Unusually, the TCC refuses to enforce an adjudicator’s decision

The topic for discussion at the last Arbitration Society lunch (which I chaired) was the TCC’s decision in Quartzelec Limited v Honeywell Control Systems Limited [2008] EWHC 3315 (TCC).

This case raised a number of interesting points:

  • In a claim for money, a responding party is entitled to raise any defence open to it, regardless of whether that defence was raised in the run-up to the adjudication. Contrast this with the court’s decision in Benfield Construction Ltd v Trudson (Hatton) Ltd [2008] EWHC 2333, where the TCC refused to enforce the adjudicator’s decision because it was the same dispute as that considered by an earlier adjudicator. The corollary of this? A referring party cannot recast the dispute in a later adjudication although, it seems, the court will permit a responding party a free hand to do so with its defence.
  • Adjudicators must take care when deciding how far their jurisdiction extends. They must consider all the responding party’s defences, even if not all of those defences were raised before the adjudication started.
  • There is a distinction between, on the one hand, the adjudicator deciding whether he has jurisdiction to consider a defence (which will be outside his jurisdiction) and, on the other, deciding the merits of that defence (which is within his jurisdiction).
  • The need for a party to issue withholding notices does not extend to savings due to an omission in an interim valuation.
  • The court’s power to sever the “good from the bad” in the adjudicator’s decision is limited to instances where there is more than one dispute referred to adjudication. Here, as is often the case, one dispute was made up of various issues, which all needed to be resolved as part of deciding that one dispute.

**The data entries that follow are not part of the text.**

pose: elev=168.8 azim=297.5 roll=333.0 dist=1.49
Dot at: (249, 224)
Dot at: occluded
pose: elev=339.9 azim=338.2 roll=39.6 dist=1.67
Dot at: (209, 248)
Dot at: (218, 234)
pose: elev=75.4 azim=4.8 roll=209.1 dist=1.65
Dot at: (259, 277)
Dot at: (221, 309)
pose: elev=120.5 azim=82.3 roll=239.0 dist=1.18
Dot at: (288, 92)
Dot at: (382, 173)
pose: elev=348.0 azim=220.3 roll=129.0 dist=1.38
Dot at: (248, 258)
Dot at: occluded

The judge also made some interesting comments about adjudication:

  • Adjudication is a speedy, interim process and there should be no substantial delay or additional cost by starting the process again, with the same adjudicator. I’m not sure the parties (who generally have to bear their own costs and the costs of the adjudicator) will agree with the judge on this, although it is a win-win situation for the adjudicator!
  • A party should be aware that it cannot raise a jurisdictional challenge and then complain when, as a result of the adjudicator’s decision on that challenge, the court later holds the whole of the decision is unenforceable. This should act to caution those parties who fire off jursdictional challenges without a thought for the consequences. Having your cake and eating it springs to mind here.